### [The tasks]
A. In the passage on support for democracy, what share of Americans in 2014 said army rule would be a "good" or "very good" thing?
B. List every percentage figure that appears in the passage on support for democracy.

### [Passage]
•••••

Support for autocratic alternatives is rising, too. Drawing on data from the European and World Values Surveys, the researchers found that the share of Americans who say that army rule would be a “good” or “very good” thing had risen to 1 in 6 in 2014, compared with 1 in 16 in 1995.

That trend is particularly strong among young people. For instance, in a previously published paper, the researchers calculated that 43 percent of older Americans believed it was illegitimate for the military to take over if the government were incompetent or failing to do its job, but only 19 percent of millennials agreed. The same generational divide showed up in Europe, where 53 percent of older people thought a military takeover would be illegitimate, while only 36 percent of millennials agreed.

We have noted some of the warning signs, particularly in Eastern Europe, where the trend away from liberal democracy seems especially ominous in Hungary (where the prime minister says he favors an “illiberal democracy,” whatever that means) and Poland.

Perhaps the idea that countries like the United States could help promote democracy worldwide was more problematic than some of us hoped. At the very least, however, people and governments in Western democracies should be willing to take the side of people fighting for democratic rights in countries that lack them or are losing them.

•••••

### [Provided material]
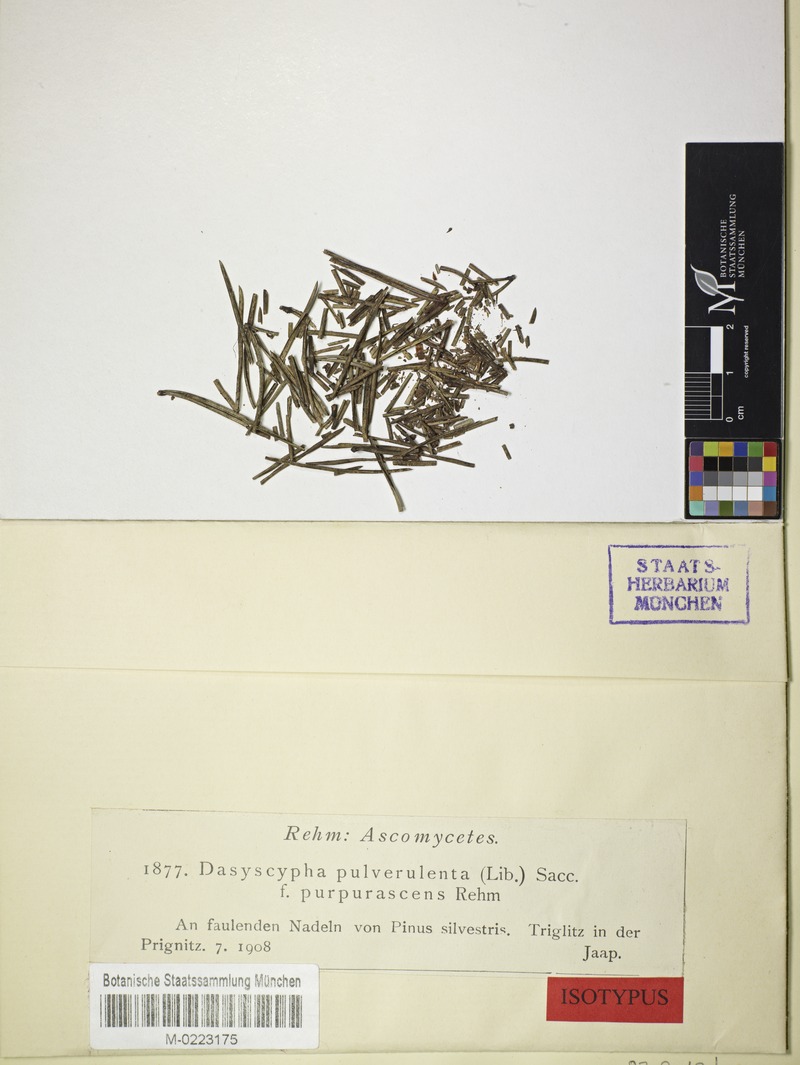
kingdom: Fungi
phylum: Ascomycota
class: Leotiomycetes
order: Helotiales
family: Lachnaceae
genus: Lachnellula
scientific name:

•••••

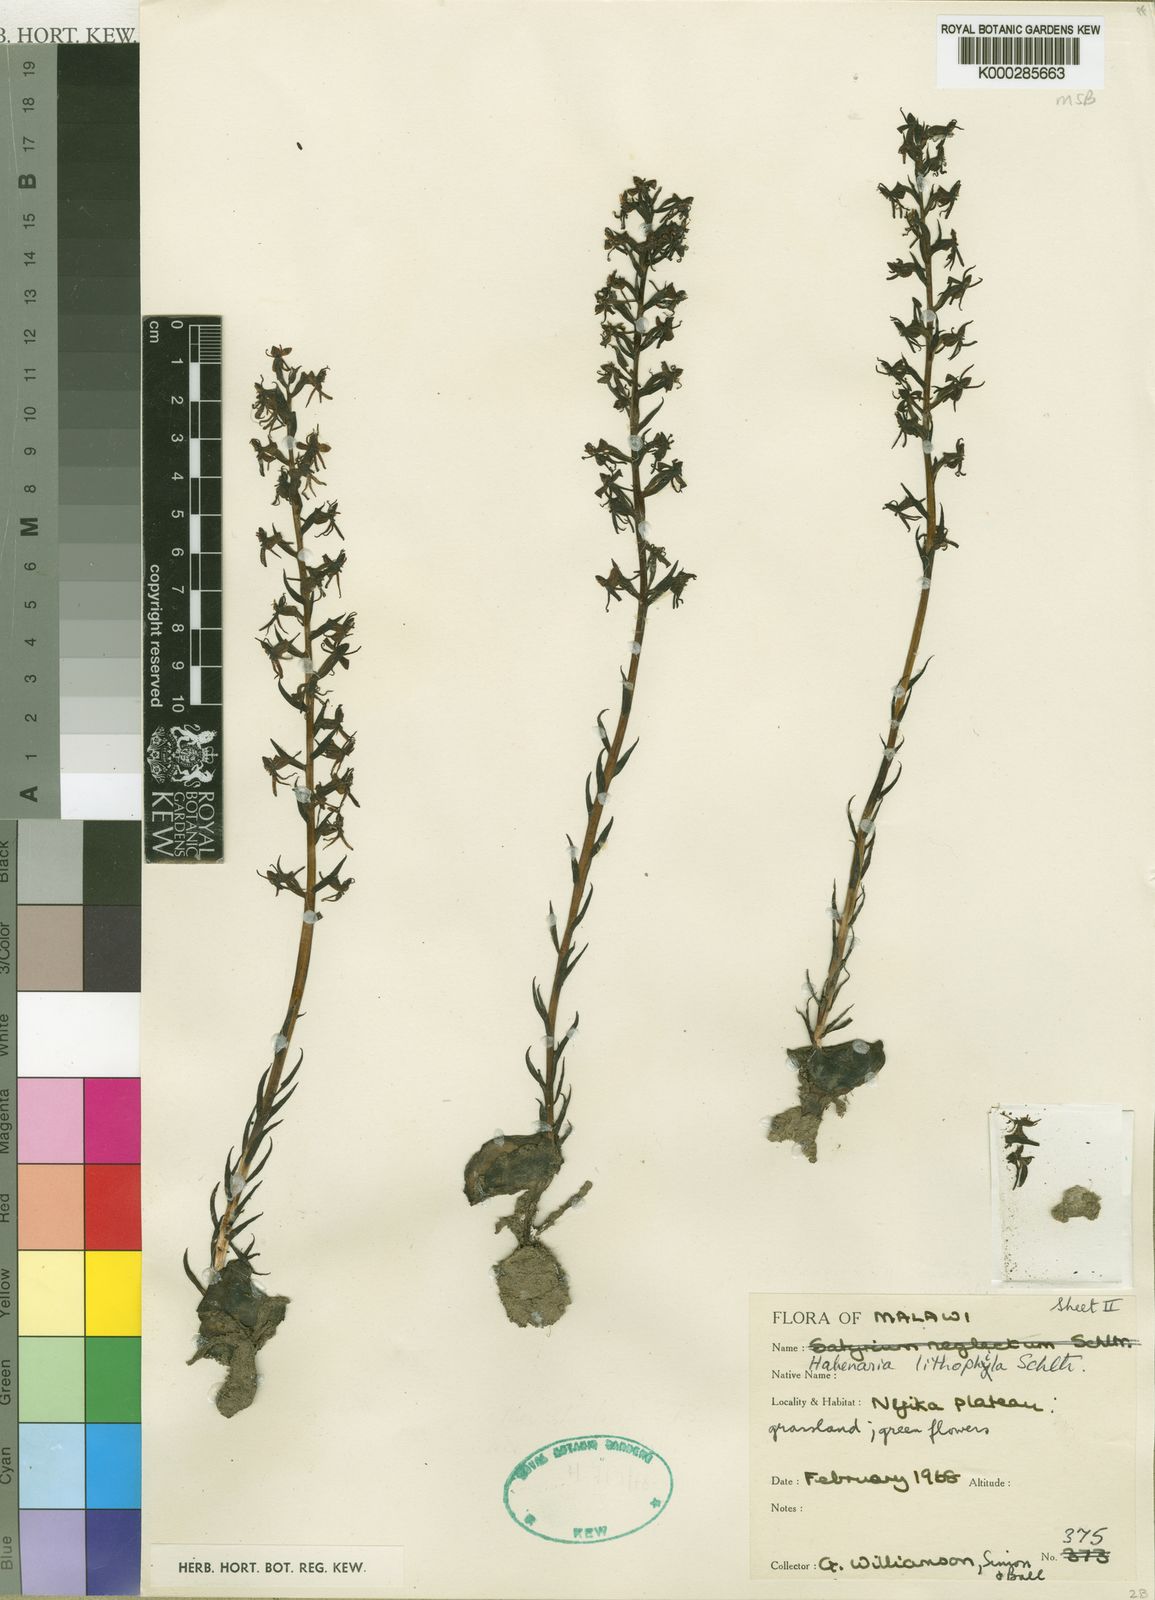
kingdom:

•••••

### [Solutions for each task]
A. 1 in 6

B. 43 percent, 19 percent, 53 percent, 36 percent